One of the most important indications of when you need a tax attorney is any dispute with or contact from the IRS or any California tax agency. This is especially true if the matter involves an audit (or questions regarding tax return item(s), the potential for a bank levy or wage garnishment, allegations of potential tax evasion (such as failure to disclose offshore income or assets or file an FBAR) or challenges associated with a tax account (such as in the case of a company’s sales and/or use tax).
In general, another primary situation when you need a tax attorney would involve the ownership of a business or professional practice, especially if the company conducts interstate or international business transactions. Businesses consistently under-value the need for and importance of accounting and tax exposures. Accounting systems should be carefully crafted to capture information at every point in the process of your business, in order to not only complete tax returns and financial reports, but to provide insight and up-to-the-minute information on crucial business issues. A tax attorney is a valuable partner not only to ensure reporting and compliance, but to reduce local, state, national and international tax exposure through the structure of your entity/entities and associated transactions.

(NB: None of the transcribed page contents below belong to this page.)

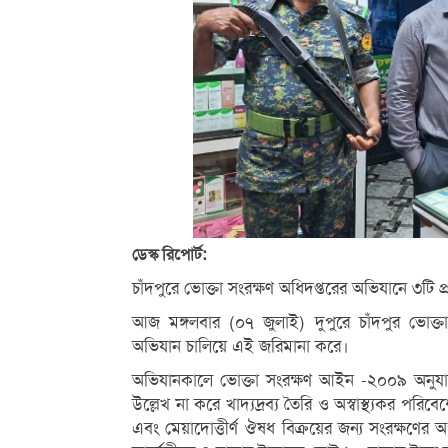
ডেস্ক রিপোর্ট:
চাঁদপুরে ভোক্তা সংরক্ষণ অধিদপ্তরের অভিযানে ৩টি প
আজ মঙ্গলবার (০৭ জুলাই) দুপুরে চাঁদপুর ভোক্ত
অভিযান চালিয়ে এই জরিমানা করে।
অভিযানকালে ভোক্তা সংরক্ষণ আইন -২০০৯ অনুযায়ী 
উল্লেখ না করে খাদ্যদ্রব্য তৈরি ও অস্বাস্থ্যকর প
এবং মেয়াদোত্তীর্ণ ঔষধ বিক্রয়ের জন্য সংরক্ষণে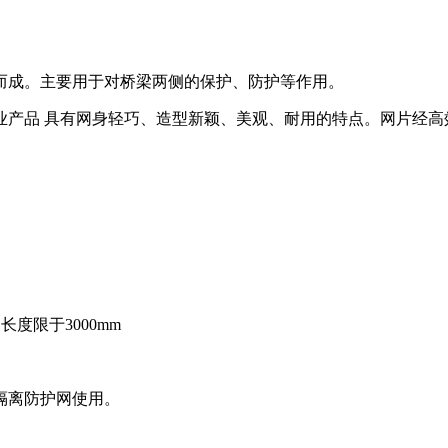
而成。主要用于对桥梁两侧的保护、防护等作用。
产品 具有网身轻巧、造型新颖、美观、耐用的特点。网片经高效
长度限于3000mm
隔离防护网使用。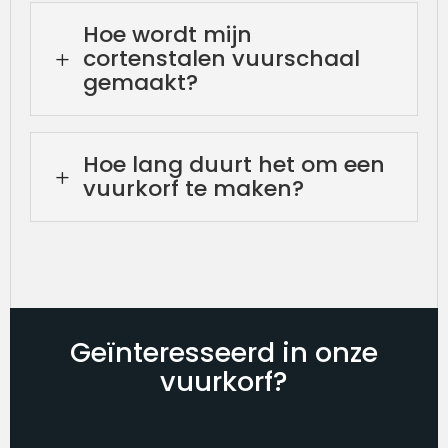
Hoe wordt mijn
cortenstalen vuurschaal
L
gemaakt?
Hoe lang duurt het om een
L
vuurkorf te maken?
Geïnteresseerd in onze
vuurkorf?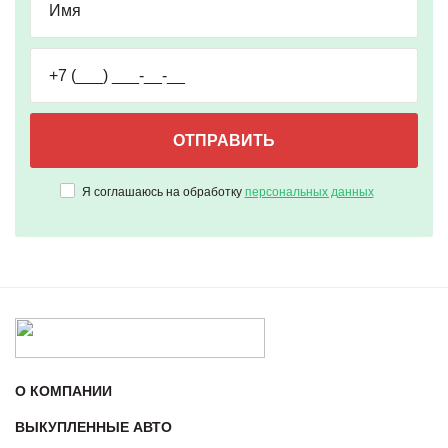
Я соглашаюсь на обработку
персональных данных
О КОМПАНИИ
ВЫКУПЛЕННЫЕ АВТО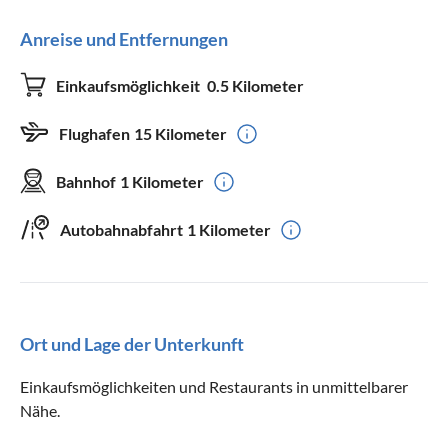
Anreise und Entfernungen
Einkaufsmöglichkeit
0.5 Kilometer
Flughafen
15 Kilometer
Bahnhof
1 Kilometer
Autobahnabfahrt
1 Kilometer
Ort und Lage der Unterkunft
Einkaufsmöglichkeiten und Restaurants in unmittelbarer
Nähe.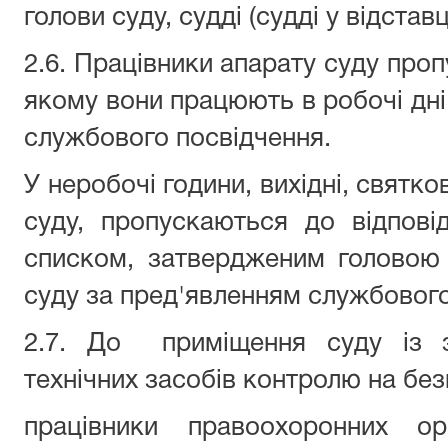
голови суду, судді (судді у відставці
2.6. Працівники апарату суду про
якому вони працюють в робочі дні
службового посвідчення.
У неробочі години, вихідні, святко
суду, пропускаються до відпові
списком, затвердженим головою 
суду за пред'явленням службового
2.7. До приміщення суду із з
технічних засобів контролю на бе
працівники правоохоронних ор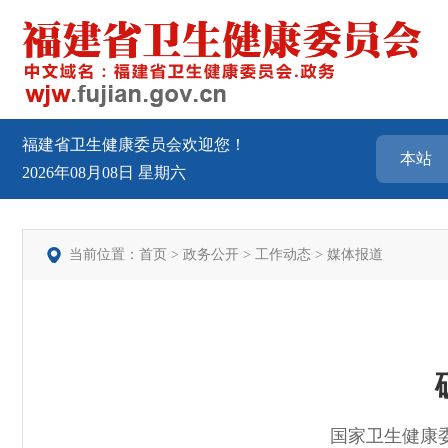
福建省卫生健康委员会欢迎您！
2026年08月08日
星期六
当前位置：
首页
>
政务公开
>
工作动态
>
媒体报道
国家卫生健康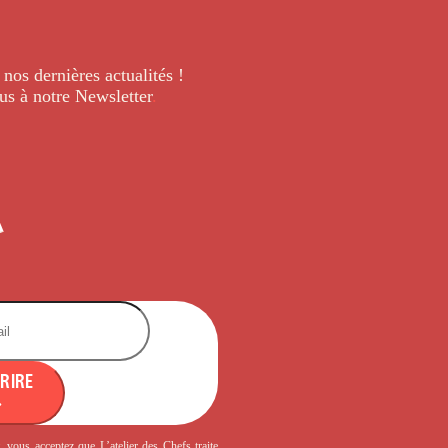
 nos dernières
actualités !
us à notre Newsletter
.
CRIRE
, vous acceptez que L’atelier des Chefs traite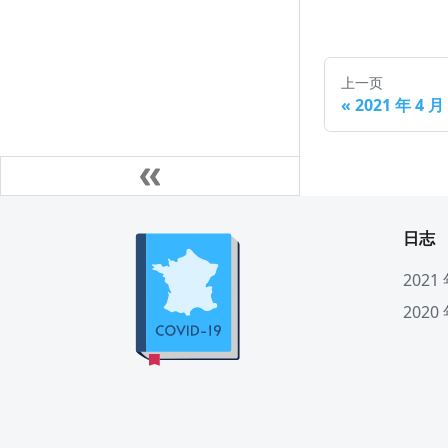
上一页
«
2021 年 4 
日志
2021
2020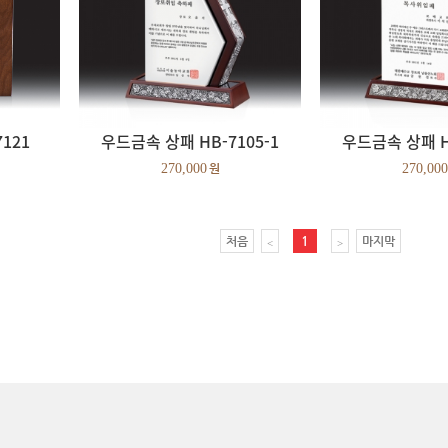
121
우드금속 상패 HB-7105-1
우드금속 상패 HB
270,000
270,000
1
처음
마지막
<
>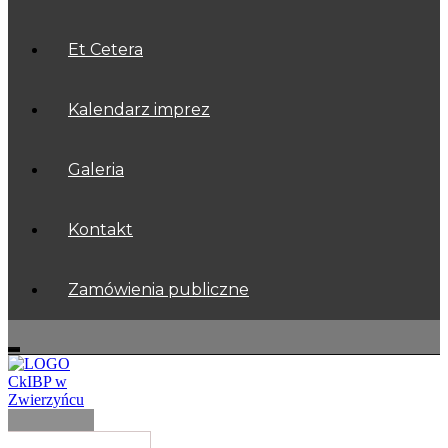
Et Cetera
Kalendarz imprez
Galeria
Kontakt
Zamówienia publiczne
Menu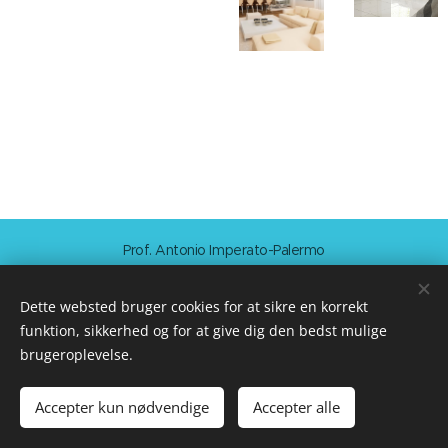
Prof. Antonio Imperato-Palermo
Cookies
Dette websted bruger cookies for at sikre en korrekt
Sprog
funktion, sikkerhed og for at give dig den bedst mulige
Italiano
Français
Norsk
English
Español
Dansk
brugeroplevelse.
Nederlands
Svenska
Magyar
Polski
Română
Slovenski
Suomi
Ελληνικά
Türkçe
Български
Русский
Українська
Accepter kun nødvendige
Accepter alle
Deutsch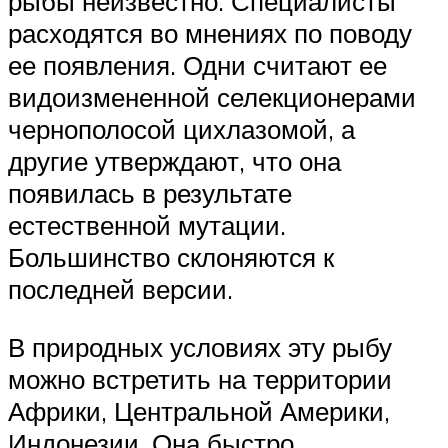
рыбы неизвестно. Специалисты
расходятся во мнениях по поводу
ее появления. Одни считают ее
видоизмененной селекционерами
чернополосой цихлазомой, а
другие утверждают, что она
появилась в результате
естественной мутации.
Большинство склоняются к
последней версии.
В природных условиях эту рыбу
можно встретить на территории
Африки, Центральной Америки,
Индонезии. Она быстро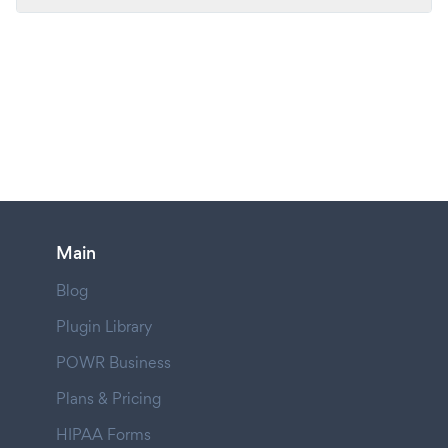
Main
Blog
Plugin Library
POWR Business
Plans & Pricing
HIPAA Forms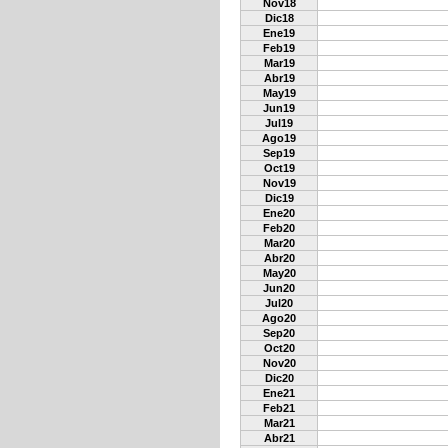
Nov18
Dic18
Ene19
Feb19
Mar19
Abr19
May19
Jun19
Jul19
Ago19
Sep19
Oct19
Nov19
Dic19
Ene20
Feb20
Mar20
Abr20
May20
Jun20
Jul20
Ago20
Sep20
Oct20
Nov20
Dic20
Ene21
Feb21
Mar21
Abr21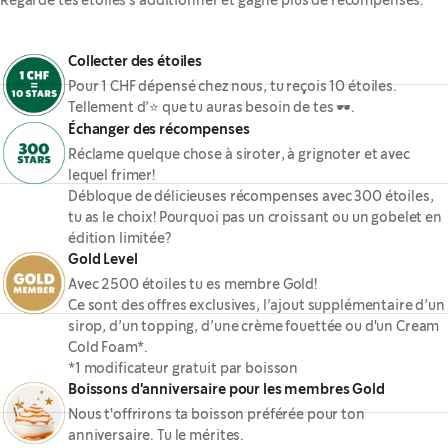
Collecter des étoiles
Pour 1 CHF dépensé chez nous, tu reçois 10 étoiles.
Tellement d’⭐ que tu auras besoin de tes 🕶.
Échanger des récompenses
Réclame quelque chose à siroter, à grignoter et avec
lequel frimer!
Débloque de délicieuses récompenses avec 300 étoiles,
tu as le choix! Pourquoi pas un croissant ou un gobelet en
édition limitée?
Gold Level
Avec 2500 étoiles tu es membre Gold!
Ce sont des offres exclusives, l’ajout supplémentaire d’un
sirop, d’un topping, d’une crème fouettée ou d'un Cream
Cold Foam*.
*1 modificateur gratuit par boisson
Boissons d'anniversaire pour les membres Gold
Nous t'offrirons ta boisson préférée pour ton
anniversaire. Tu le mérites.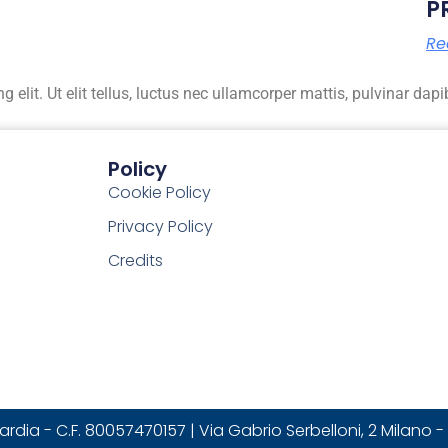
P
Re
elit. Ut elit tellus, luctus nec ullamcorper mattis, pulvinar dapi
Policy
Cookie Policy
Privacy Policy
Credits
 - C.F. 80057470157 | Via Gabrio Serbelloni, 2 Milano -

Those businesses and individuals who conduct international business or have foreign investments, trusts or business ownership. The presence of international tax issues, tax reporting, business or investment are primary examples of when a tax attorney is especially beneficial. It is important to not only structure how you conduct your transactions, but where and when you realize income or losses, as well as the structure of the entities or nature of those activities (i.e. Passive Activity Losses or PALs and Passive Income Generators or PIGs).
Estate planning, especially the personal estate a business owner is another time to consider a consultation with a tax attorney. Those with substantial assets must consider how to structure their affairs to protect assets (especially from potential creditors), minimize risk, and conduct any transactions in a manner that reduces any resulting tax obligations. Your tax attorney should work with business owners to discuss and implement a business succession plan, as well as provision for a spouse, children, loved ones and the interests they care so much about.
Real estate transactions are another example of when you need a tax attorney. Residential real estate transactions in California are most often 7 figures or more. Commercial real estate developers, investors and those who hold or invest in multi-unit properties will often require the services of an experienced tax attorney. Tax-deferred exchanges, and substantial capital gains should be reviewed to analyze risk and the opportunity to structure holdings and transactions to minimize tax exposure while protecting associated assets.
Often, one of the primary issues when you need a tax attorney involves the need for the protections of the "attorney-client privilege." The nature of tax issues, an IRS audit or State tax investigation often requires the taxpayer to share confidential (and in some cases undocumented or creatively applied) information with their advisor in order for them to understand the issues at hand and respond to the taxation authorities. The IRS and California's tax agencies can compel non-attorney advisors to provide the information you share with any accounting, tax or financial professionals through a simple subpoena. Information you thought was private is now in the hands of the IRS to be used against you. If there are potential criminal implications, your CPA or tax advisor can actually be forced to be a witness against you.